The records follow. Copy each one exactly.

[Records for the exercise]

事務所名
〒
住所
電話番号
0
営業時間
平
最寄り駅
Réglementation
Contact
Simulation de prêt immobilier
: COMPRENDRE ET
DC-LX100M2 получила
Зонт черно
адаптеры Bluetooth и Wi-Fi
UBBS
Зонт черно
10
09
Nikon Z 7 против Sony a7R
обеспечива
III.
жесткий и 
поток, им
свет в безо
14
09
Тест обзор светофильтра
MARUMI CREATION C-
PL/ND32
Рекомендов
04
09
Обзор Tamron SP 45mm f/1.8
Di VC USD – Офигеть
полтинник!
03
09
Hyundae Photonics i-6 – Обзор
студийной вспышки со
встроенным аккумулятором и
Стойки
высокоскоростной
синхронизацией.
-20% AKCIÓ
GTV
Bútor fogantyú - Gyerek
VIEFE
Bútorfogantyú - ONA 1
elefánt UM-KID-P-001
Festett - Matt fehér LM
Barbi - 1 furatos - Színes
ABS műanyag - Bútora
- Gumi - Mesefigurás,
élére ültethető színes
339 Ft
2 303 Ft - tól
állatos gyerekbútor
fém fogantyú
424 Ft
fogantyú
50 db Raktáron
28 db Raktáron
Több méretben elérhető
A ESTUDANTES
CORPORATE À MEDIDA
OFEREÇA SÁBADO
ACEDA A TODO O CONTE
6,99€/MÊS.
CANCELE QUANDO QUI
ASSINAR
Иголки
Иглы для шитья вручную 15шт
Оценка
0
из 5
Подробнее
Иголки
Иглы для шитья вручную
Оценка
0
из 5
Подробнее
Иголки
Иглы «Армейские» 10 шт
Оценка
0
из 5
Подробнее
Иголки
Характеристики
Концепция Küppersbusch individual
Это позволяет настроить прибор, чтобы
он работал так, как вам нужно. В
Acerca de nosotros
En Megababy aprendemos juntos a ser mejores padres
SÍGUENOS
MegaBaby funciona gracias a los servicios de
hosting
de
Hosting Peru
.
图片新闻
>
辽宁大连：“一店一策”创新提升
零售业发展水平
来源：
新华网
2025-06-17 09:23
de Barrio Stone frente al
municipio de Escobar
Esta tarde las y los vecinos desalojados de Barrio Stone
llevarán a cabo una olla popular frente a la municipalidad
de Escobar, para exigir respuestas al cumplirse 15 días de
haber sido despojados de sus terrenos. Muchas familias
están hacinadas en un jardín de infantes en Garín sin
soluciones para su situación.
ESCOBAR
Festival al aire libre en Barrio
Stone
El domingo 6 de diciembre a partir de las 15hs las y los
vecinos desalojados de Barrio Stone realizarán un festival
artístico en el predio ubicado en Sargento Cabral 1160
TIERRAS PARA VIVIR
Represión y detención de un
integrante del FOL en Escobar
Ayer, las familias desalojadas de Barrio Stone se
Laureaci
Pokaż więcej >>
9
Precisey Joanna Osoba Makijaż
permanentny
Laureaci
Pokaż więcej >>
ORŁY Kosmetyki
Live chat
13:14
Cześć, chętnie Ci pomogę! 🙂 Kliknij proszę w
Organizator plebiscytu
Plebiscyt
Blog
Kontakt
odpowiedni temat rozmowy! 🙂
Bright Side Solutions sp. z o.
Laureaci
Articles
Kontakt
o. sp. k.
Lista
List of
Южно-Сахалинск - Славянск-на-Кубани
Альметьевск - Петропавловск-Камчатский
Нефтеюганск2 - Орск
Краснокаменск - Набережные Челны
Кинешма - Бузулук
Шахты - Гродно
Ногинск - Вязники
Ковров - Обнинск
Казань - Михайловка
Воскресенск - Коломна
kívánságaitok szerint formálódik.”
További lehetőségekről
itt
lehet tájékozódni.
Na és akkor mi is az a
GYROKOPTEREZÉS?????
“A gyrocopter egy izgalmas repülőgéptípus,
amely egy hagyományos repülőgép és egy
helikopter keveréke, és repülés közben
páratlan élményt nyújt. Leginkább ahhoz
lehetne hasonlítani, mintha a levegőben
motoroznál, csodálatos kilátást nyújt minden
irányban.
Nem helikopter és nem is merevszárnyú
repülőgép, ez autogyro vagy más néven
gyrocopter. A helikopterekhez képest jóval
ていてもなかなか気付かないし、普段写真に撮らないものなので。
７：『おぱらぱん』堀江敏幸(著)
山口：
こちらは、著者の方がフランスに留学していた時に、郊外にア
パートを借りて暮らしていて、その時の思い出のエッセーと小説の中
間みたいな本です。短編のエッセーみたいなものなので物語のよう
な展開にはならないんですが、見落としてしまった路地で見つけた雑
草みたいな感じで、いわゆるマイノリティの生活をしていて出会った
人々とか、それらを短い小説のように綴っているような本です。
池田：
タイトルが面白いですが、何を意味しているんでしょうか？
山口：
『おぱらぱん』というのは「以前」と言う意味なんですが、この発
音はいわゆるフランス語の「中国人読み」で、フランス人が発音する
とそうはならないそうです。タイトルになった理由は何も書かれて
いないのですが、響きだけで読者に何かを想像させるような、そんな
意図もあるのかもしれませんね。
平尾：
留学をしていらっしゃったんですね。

[/Records for the exercise]

> Expected answer:
事務所名
〒
住所
電話番号
0
営業時間
平
最寄り駅
Réglementation
Contact
Simulation de prêt immobilier
: COMPRENDRE ET
DC-LX100M2 получила
Зонт черно
адаптеры Bluetooth и Wi-Fi
UBBS
Зонт черно
10
09
Nikon Z 7 против Sony a7R
обеспечива
III.
жесткий и 
поток, им
свет в безо
14
09
Тест обзор светофильтра
MARUMI CREATION C-
PL/ND32
Рекомендов
04
09
Обзор Tamron SP 45mm f/1.8
Di VC USD – Офигеть
полтинник!
03
09
Hyundae Photonics i-6 – Обзор
студийной вспышки со
встроенным аккумулятором и
Стойки
высокоскоростной
синхронизацией.
-20% AKCIÓ
GTV
Bútor fogantyú - Gyerek
VIEFE
Bútorfogantyú - ONA 1
elefánt UM-KID-P-001
Festett - Matt fehér LM
Barbi - 1 furatos - Színes
ABS műanyag - Bútora
- Gumi - Mesefigurás,
élére ültethető színes
339 Ft
2 303 Ft - tól
állatos gyerekbútor
fém fogantyú
424 Ft
fogantyú
50 db Raktáron
28 db Raktáron
Több méretben elérhető
A ESTUDANTES
CORPORATE À MEDIDA
OFEREÇA SÁBADO
ACEDA A TODO O CONTE
6,99€/MÊS.
CANCELE QUANDO QUI
ASSINAR
Иголки
Иглы для шитья вручную 15шт
Оценка
0
из 5
Подробнее
Иголки
Иглы для шитья вручную
Оценка
0
из 5
Подробнее
Иголки
Иглы «Армейские» 10 шт
Оценка
0
из 5
Подробнее
Иголки
Характеристики
Концепция Küppersbusch individual
Это позволяет настроить прибор, чтобы
он работал так, как вам нужно. В
Acerca de nosotros
En Megababy aprendemos juntos a ser mejores padres
SÍGUENOS
MegaBaby funciona gracias a los servicios de
hosting
de
Hosting Peru
.
图片新闻
>
辽宁大连：“一店一策”创新提升
零售业发展水平
来源：
新华网
2025-06-17 09:23
de Barrio Stone frente al
municipio de Escobar
Esta tarde las y los vecinos desalojados de Barrio Stone
llevarán a cabo una olla popular frente a la municipalidad
de Escobar, para exigir respuestas al cumplirse 15 días de
haber sido despojados de sus terrenos. Muchas familias
están hacinadas en un jardín de infantes en Garín sin
soluciones para su situación.
ESCOBAR
Festival al aire libre en Barrio
Stone
El domingo 6 de diciembre a partir de las 15hs las y los
vecinos desalojados de Barrio Stone realizarán un festival
artístico en el predio ubicado en Sargento Cabral 1160
TIERRAS PARA VIVIR
Represión y detención de un
integrante del FOL en Escobar
Ayer, las familias desalojadas de Barrio Stone se
Laureaci
Pokaż więcej >>
9
Precisey Joanna Osoba Makijaż
permanentny
Laureaci
Pokaż więcej >>
ORŁY Kosmetyki
Live chat
13:14
Cześć, chętnie Ci pomogę! 🙂 Kliknij proszę w
Organizator plebiscytu
Plebiscyt
Blog
Kontakt
odpowiedni temat rozmowy! 🙂
Bright Side Solutions sp. z o.
Laureaci
Articles
Kontakt
o. sp. k.
Lista
List of
Южно-Сахалинск - Славянск-на-Кубани
Альметьевск - Петропавловск-Камчатский
Нефтеюганск2 - Орск
Краснокаменск - Набережные Челны
Кинешма - Бузулук
Шахты - Гродно
Ногинск - Вязники
Ковров - Обнинск
Казань - Михайловка
Воскресенск - Коломна
kívánságaitok szerint formálódik.”
További lehetőségekről
itt
lehet tájékozódni.
Na és akkor mi is az a
GYROKOPTEREZÉS?????
“A gyrocopter egy izgalmas repülőgéptípus,
amely egy hagyományos repülőgép és egy
helikopter keveréke, és repülés közben
páratlan élményt nyújt. Leginkább ahhoz
lehetne hasonlítani, mintha a levegőben
motoroznál, csodálatos kilátást nyújt minden
irányban.
Nem helikopter és nem is merevszárnyú
repülőgép, ez autogyro vagy más néven
gyrocopter. A helikopterekhez képest jóval
ていてもなかなか気付かないし、普段写真に撮らないものなので。
７：『おぱらぱん』堀江敏幸(著)
山口：
こちらは、著者の方がフランスに留学していた時に、郊外にア
パートを借りて暮らしていて、その時の思い出のエッセーと小説の中
間みたいな本です。短編のエッセーみたいなものなので物語のよう
な展開にはならないんですが、見落としてしまった路地で見つけた雑
草みたいな感じで、いわゆるマイノリティの生活をしていて出会った
人々とか、それらを短い小説のように綴っているような本です。
池田：
タイトルが面白いですが、何を意味しているんでしょうか？
山口：
『おぱらぱん』というのは「以前」と言う意味なんですが、この発
音はいわゆるフランス語の「中国人読み」で、フランス人が発音する
とそうはならないそうです。タイトルになった理由は何も書かれて
いないのですが、響きだけで読者に何かを想像させるような、そんな
意図もあるのかもしれませんね。
平尾：
留学をしていらっしゃったんですね。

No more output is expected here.